Gaza yace en ruinas - pero no está sola.
Con ella yacen los restos de “nunca más”,
el mito de los valores occidentales,
los jirones del derecho internacional,
y la imagen destrozada de Israel ante los ojos del mundo.
La destrucción física de Gaza se ha convertido en una de las imágenes definitorias de nuestro tiempo: barrios enteros reducidos a polvo, hospitales convertidos en cementerios, familias borradas de los registros civiles. Más allá de las estadísticas yace una tragedia más profunda: el borrado de la continuidad, la cultura y la vida cotidiana. Las ruinas de Gaza no son simplemente el producto de la guerra; son el resultado de décadas de deshumanización y bloqueo, una catástrofe a cámara lenta que el mundo ha observado con ojos cansados y una indignación que se desvanece.
Las ruinas no solo hablan de bombardeos, sino de abandono: de un pueblo atrapado en una geografía de desesperación.
“Nunca más” fue alguna vez un juramento moral: un compromiso universal forjado tras el genocidio. Pero en Gaza, esas palabras suenan vacías. La lección del Holocausto debía unir a la humanidad en la defensa de toda vida, no ser monopolizada por una nación ni utilizada para justificar el sufrimiento de otra.
Cuando el mismo mundo que juró prevenir atrocidades masivas mira hacia otro lado mientras estas se desarrollan en pantallas en vivo, nunca más no es una promesa, sino una reliquia: algo que se llora en lugar de creerse.
Durante décadas, las naciones occidentales se han presentado como guardianas de la democracia, la libertad y los derechos humanos. Sin embargo, la respuesta a Gaza ha revelado una moral selectiva: un estándar para los aliados, otro para el resto. Los gobiernos que hablan de un “orden basado en reglas” han respaldado el asedio y la hambruna; aquellos que dicen defender la libertad han criminalizado las protestas y silenciado la disidencia.

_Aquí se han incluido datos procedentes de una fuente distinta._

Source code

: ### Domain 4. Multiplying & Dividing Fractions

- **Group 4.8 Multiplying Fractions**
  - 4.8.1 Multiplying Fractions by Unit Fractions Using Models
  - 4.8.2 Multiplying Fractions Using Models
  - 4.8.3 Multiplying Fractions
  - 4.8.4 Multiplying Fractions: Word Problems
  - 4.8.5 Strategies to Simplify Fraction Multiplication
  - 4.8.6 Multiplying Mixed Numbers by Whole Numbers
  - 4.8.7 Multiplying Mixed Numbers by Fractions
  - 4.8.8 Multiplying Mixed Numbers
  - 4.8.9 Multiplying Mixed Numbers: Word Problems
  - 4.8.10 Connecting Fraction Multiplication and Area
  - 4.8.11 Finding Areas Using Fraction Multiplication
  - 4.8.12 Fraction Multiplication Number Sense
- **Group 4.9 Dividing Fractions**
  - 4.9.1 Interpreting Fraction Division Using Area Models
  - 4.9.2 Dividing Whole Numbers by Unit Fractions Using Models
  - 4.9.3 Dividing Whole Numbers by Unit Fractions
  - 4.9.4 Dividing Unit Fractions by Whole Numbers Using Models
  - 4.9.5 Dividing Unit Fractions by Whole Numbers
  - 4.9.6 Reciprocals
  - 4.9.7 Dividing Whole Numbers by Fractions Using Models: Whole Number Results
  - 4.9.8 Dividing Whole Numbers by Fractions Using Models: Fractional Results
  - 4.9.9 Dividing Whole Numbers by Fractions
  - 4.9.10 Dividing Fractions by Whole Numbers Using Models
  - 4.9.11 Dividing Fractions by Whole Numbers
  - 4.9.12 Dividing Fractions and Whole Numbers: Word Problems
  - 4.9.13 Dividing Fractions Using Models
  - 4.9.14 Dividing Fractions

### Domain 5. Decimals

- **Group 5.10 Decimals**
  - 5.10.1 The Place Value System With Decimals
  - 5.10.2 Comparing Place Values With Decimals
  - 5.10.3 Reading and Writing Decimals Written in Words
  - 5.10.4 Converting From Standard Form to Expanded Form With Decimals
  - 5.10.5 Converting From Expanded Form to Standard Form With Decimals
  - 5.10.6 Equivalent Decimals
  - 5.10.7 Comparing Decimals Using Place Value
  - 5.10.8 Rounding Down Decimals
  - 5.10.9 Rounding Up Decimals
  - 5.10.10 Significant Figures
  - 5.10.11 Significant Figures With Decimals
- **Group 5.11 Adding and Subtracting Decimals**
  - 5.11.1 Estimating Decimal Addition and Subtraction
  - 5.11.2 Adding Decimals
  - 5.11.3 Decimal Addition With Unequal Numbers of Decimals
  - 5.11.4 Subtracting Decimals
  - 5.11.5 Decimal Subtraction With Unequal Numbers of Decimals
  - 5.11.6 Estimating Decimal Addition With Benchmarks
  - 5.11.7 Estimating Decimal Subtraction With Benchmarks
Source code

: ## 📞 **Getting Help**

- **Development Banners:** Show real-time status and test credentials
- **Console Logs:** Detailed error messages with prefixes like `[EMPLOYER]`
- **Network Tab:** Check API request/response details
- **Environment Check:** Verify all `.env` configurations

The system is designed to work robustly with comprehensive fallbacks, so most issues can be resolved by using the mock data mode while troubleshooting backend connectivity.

En las ruinas de Gaza, el mito de los valores occidentales enfrenta su ajuste de cuentas. Lo que queda no son ideales, sino intereses: geopolíticos, económicos, electorales. El vocabulario moral sobrevive, pero su significado se ha descompuesto.
Cuando el embajador israelí levantó y rompió la Carta de la ONU en la Asamblea General, no fue solo un gesto: fue un símbolo de un sistema que ya se está desmoronando. El derecho internacional, creado para restringir el poder, se ha reducido a papel: citado cuando es conveniente, desgarrado cuando más importa.
Los crímenes de guerra se documentan en tiempo real, pero la rendición de cuentas se pospone a un futuro lejano. Las instituciones destinadas a mantener la justicia están paralizadas por vetos y dobles raseros. Lo que yace en jirones no es solo una carta, sino la credibilidad del orden global mismo.
Israel alguna vez se presentó como una democracia bajo asedio: una nación luchando por su supervivencia. Pero a medida que las imágenes de la destrucción de Gaza se extienden, esa narrativa se ha fracturado. En todo el mundo, un número creciente ve no defensa, sino dominación; no seguridad, sino impunidad.
El capital moral que protegió a Israel durante décadas se está disipando, incluso entre sus aliados tradicionales. El mito de la excepción –que Israel está por encima de las normas que exige a otros– se ha roto contra las piedras de Gaza.
Lo que yace en ruinas, entonces, es más que una ciudad. Es la arquitectura del orden moral: la creencia de que la humanidad aprende, que el poder puede ser restringido, que palabras como justicia, ley y valores aún tienen peso.
Gaza es el espejo de nuestra era. Mirar en él es ver no solo la destrucción de un pueblo, sino el colapso de la conciencia del mundo.